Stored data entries
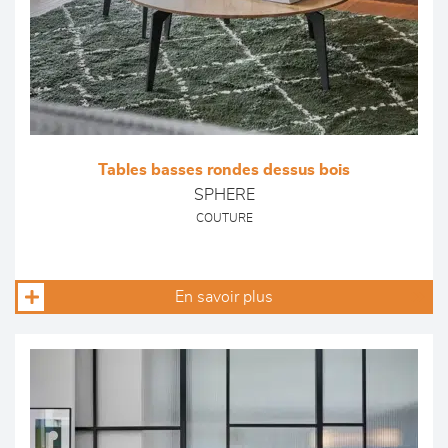
Tables basses rondes dessus bois
SPHERE
COUTURE
En savoir plus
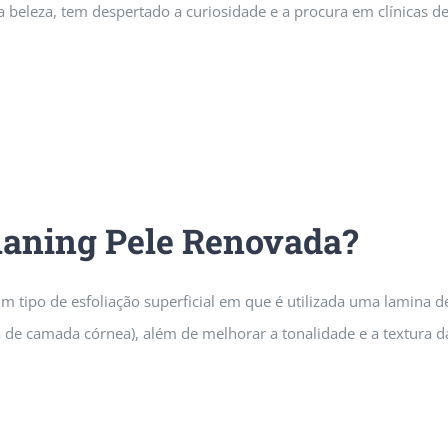
eleza, tem despertado a curiosidade e a procura em clínicas de 
laning Pele Renovada?
 tipo de esfoliação superficial em que é utilizada uma lamina de 
 camada córnea), além de melhorar a tonalidade e a textura da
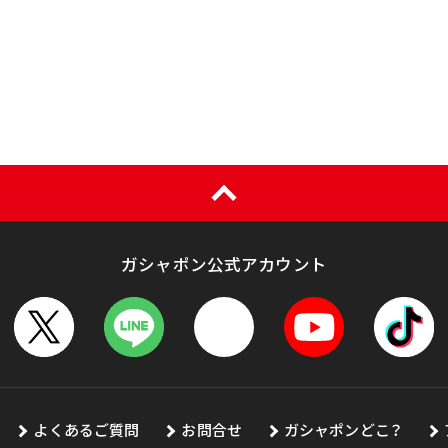
ガシャポン公式アカウント
よくあるご質問
お問合せ
ガシャポンどこ？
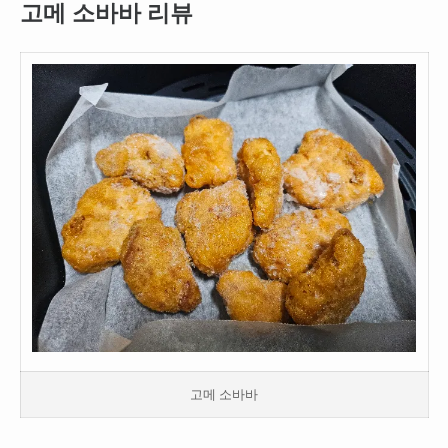
고메 소바바 리뷰
고메 소바바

▶ TASK: Could you copy all of the entries above exactly, without the pictures?

▶ RESULT OF THE EXERCISE:
Tables basses rondes dessus bois
SPHERE
COUTURE
En savoir plus
eleza, tem despertado a curiosidade e a procura em clínicas de 
laning Pele Renovada?
 tipo de esfoliação superficial em que é utilizada uma lamina de 
 camada córnea), além de melhorar a tonalidade e a textura da
ガシャポン公式アカウント
よくあるご質問
お問合せ
ガシャポンどこ？
고메 소바바 리뷰
고메 소바바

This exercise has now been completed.